### ACTIVITÉ 1
Indiquez si chacune des affirmations suivantes concorde avec l'extrait sur le couteau en étoffe de Damas, en répondant par oui ou par non et en citant les mots décisifs du texte. (a) Ce couteau se casse facilement. (b) Pour couper du fer, on donne au couteau un recuit à la couleur du cuivre rouge. (c) Le couteau destiné à couper les viandes à table est recuit couleur d'argent.

### EXTRAIT CHOISI
Un couteau fait avec l'étoffe de Damas, ne peut jamais casser que par force, en le pliant et repliant à plusieurs reprise ; cela fait donc un Couteau solide or si l'on donne à ce Couteau un juste recuit, à la couleur du cuivre rouge, après l'avoir trempé de la couleur de cerise, on pourra couper du fer très aisément, sans que le tranchant s'ébrèche, pourvu néanmoins qu'on tienne le tranchant un peu fort et rond ; mais si l'on ne fait faire ce couteau que pour servir à couper les viandes à table, et qu'on ne veuille pas badiner avec, on doit lui faire un tranchant plus fin, qui ne soit recuit que couleur d'or, au lieu de celle du cuivre rouge ; alors on aura un bon instrument qui coupera bien, et gardera longtemps un bon tranchant.

### DONNÉES FOURNIES
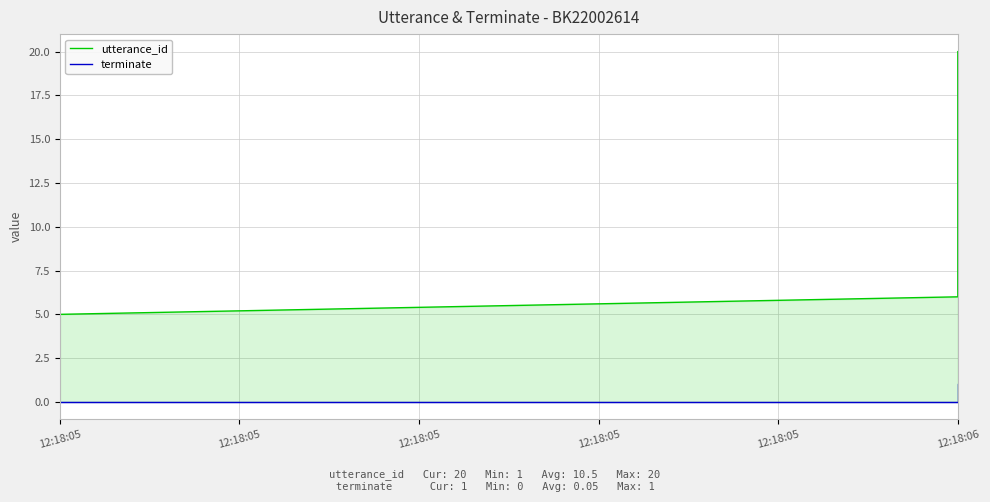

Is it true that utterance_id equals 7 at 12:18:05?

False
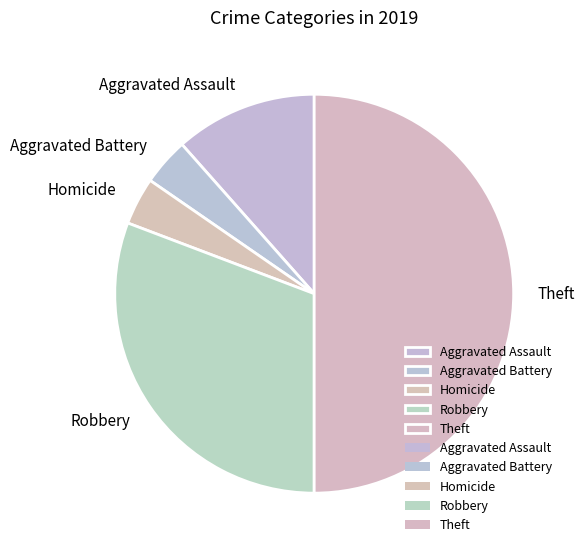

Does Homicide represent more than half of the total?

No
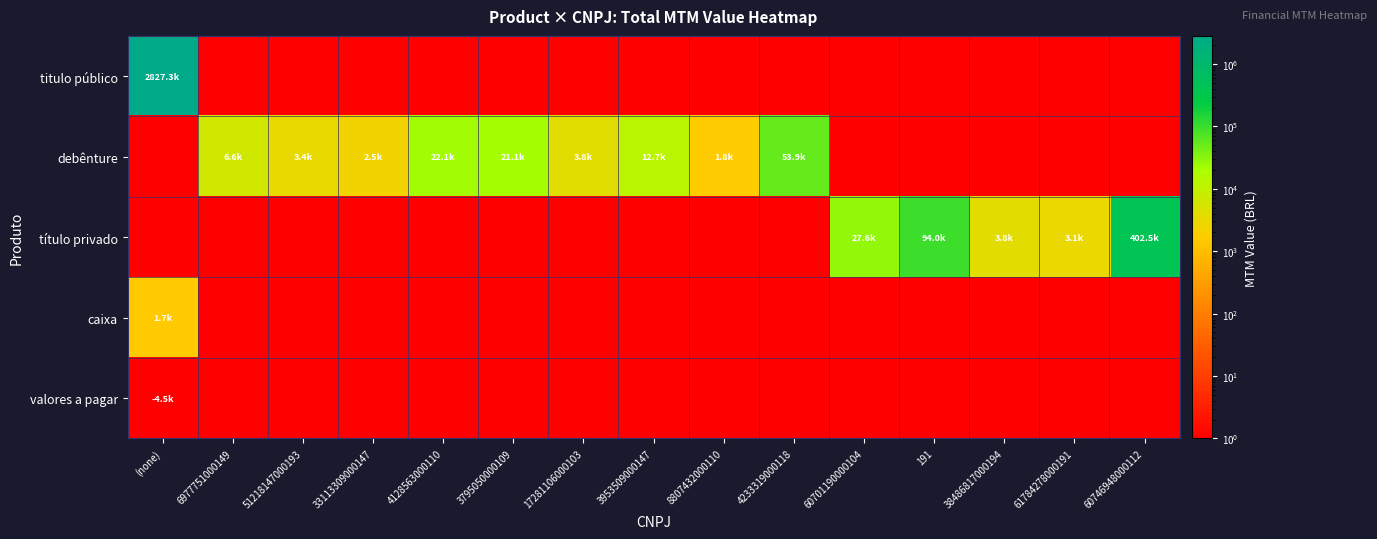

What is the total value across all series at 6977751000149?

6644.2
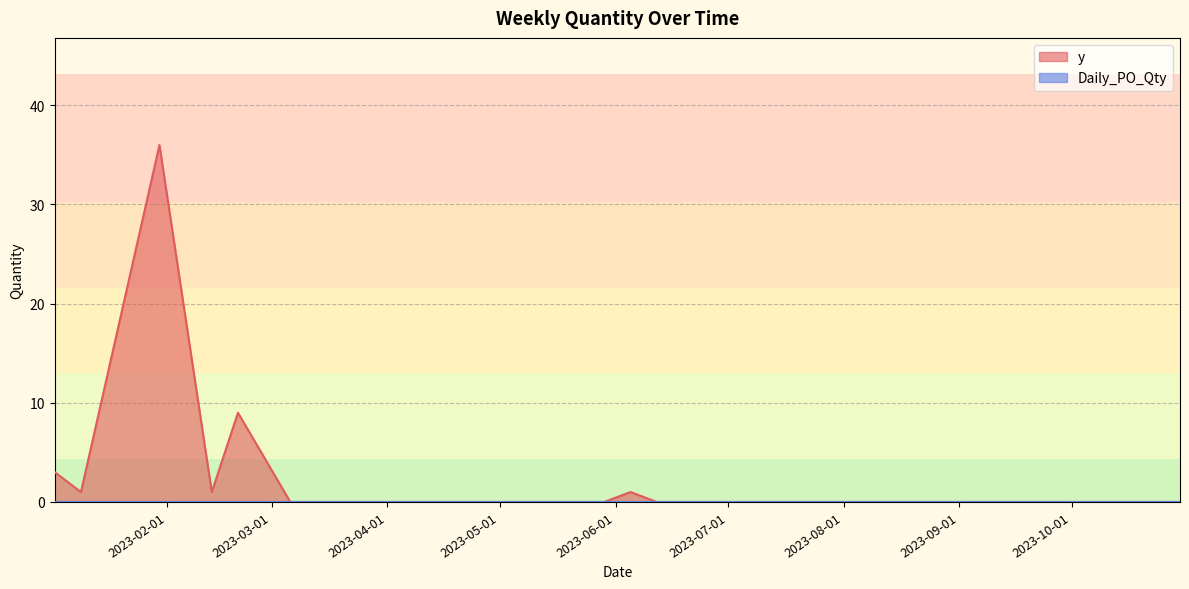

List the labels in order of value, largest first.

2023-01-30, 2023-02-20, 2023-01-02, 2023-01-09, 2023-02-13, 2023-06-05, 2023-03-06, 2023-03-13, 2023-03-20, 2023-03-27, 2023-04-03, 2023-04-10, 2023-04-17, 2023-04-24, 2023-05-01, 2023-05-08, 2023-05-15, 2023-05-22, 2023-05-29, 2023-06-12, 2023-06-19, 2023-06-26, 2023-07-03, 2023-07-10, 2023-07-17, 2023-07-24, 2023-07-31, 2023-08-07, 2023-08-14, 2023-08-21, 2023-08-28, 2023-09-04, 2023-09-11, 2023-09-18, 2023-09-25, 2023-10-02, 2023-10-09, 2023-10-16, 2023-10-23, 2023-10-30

### ACTIVITÉ 2
Restituez sous forme de liste numérotée les lignes de la liste fournie, depuis la ligne qui contient « What is the » (incluse) jusqu'à la fin de cette liste, en omettant les lignes vides. Laissez les images de côté.

### CORRIGÉ 1
(a) Non : « ne peut jamais casser que par force, en le pliant et repliant à plusieurs reprise ».
(b) Oui : « si l'on donne à ce Couteau un juste recuit, à la couleur du cuivre rouge, après l'avoir trempé de la couleur de cerise, on pourra couper du fer très aisément ».
(c) Non : « qui ne soit recuit que couleur d'or, au lieu de celle du cuivre rouge ».

### CORRIGÉ 2
1. What is the total value across all series at 6977751000149?
2. 6644.2
3. List the labels in order of value, largest first.
4. 2023-01-30, 2023-02-20, 2023-01-02, 2023-01-09, 2023-02-13, 2023-06-05, 2023-03-06, 2023-03-13, 2023-03-20, 2023-03-27, 2023-04-03, 2023-04-10, 2023-04-17, 2023-04-24, 2023-05-01, 2023-05-08, 2023-05-15, 2023-05-22, 2023-05-29, 2023-06-12, 2023-06-19, 2023-06-26, 2023-07-03, 2023-07-10, 2023-07-17, 2023-07-24, 2023-07-31, 2023-08-07, 2023-08-14, 2023-08-21, 2023-08-28, 2023-09-04, 2023-09-11, 2023-09-18, 2023-09-25, 2023-10-02, 2023-10-09, 2023-10-16, 2023-10-23, 2023-10-30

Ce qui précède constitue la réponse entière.